_WHAT YOU SHOULD DO_. Through to the final line, write out the records below exactly, omitting any images they contain.
________
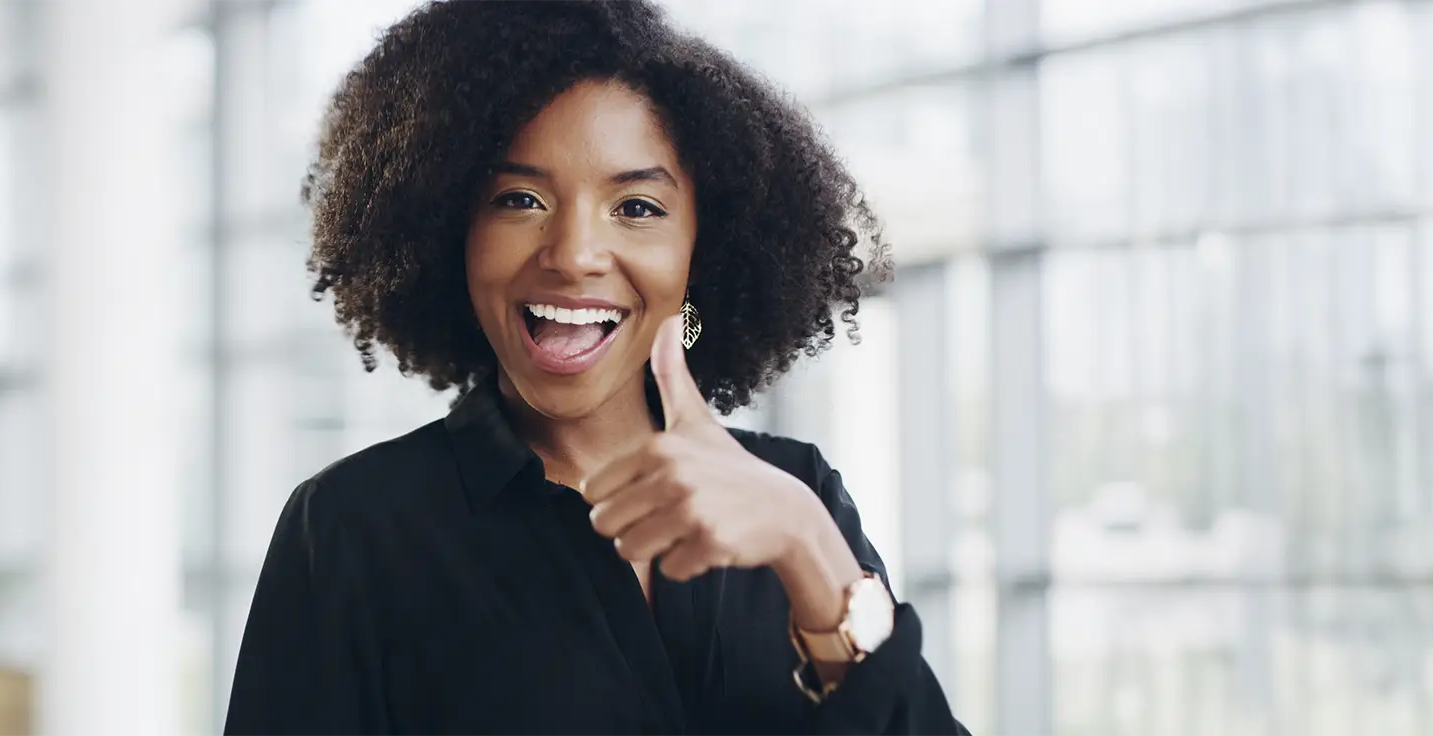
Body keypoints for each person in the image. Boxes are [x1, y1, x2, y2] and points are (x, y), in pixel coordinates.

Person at [224, 1, 968, 733]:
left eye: (637, 207)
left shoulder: (798, 492)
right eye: (520, 200)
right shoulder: (355, 530)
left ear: (701, 252)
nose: (575, 253)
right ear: (452, 233)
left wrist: (809, 547)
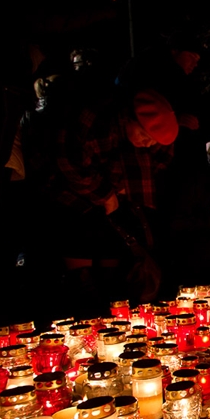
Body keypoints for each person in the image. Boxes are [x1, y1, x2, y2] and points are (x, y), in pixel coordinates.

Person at [53, 88, 178, 311]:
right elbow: (70, 164)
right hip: (71, 198)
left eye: (153, 141)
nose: (147, 144)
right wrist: (106, 194)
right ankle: (85, 311)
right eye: (144, 136)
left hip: (109, 203)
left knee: (111, 250)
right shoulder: (99, 123)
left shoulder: (129, 141)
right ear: (131, 118)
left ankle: (110, 310)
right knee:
________
_RESPONSE_.
Body keypoints for each person in the image. Boxes are [x1, y1, x2, y2] and points are (x, y), in pixel coordinates.

Person at [224, 1, 968, 733]:
left eye: (637, 207)
left shoulder: (798, 492)
right eye: (520, 200)
right shoulder: (355, 530)
left ear: (701, 252)
nose: (575, 253)
right ear: (452, 233)
left wrist: (809, 547)
Body keypoints for each person in the image. Boxes are [x1, y1, x2, y2] and points are (x, y), in pixel coordinates.

Person at [53, 88, 178, 311]:
right elbow: (70, 164)
right hip: (71, 198)
left eye: (153, 141)
nose: (147, 144)
right wrist: (106, 194)
right ankle: (85, 311)
right eye: (144, 136)
left hip: (109, 203)
left knee: (111, 250)
right shoulder: (99, 123)
left shoulder: (129, 141)
right ear: (131, 118)
left ankle: (110, 310)
right knee:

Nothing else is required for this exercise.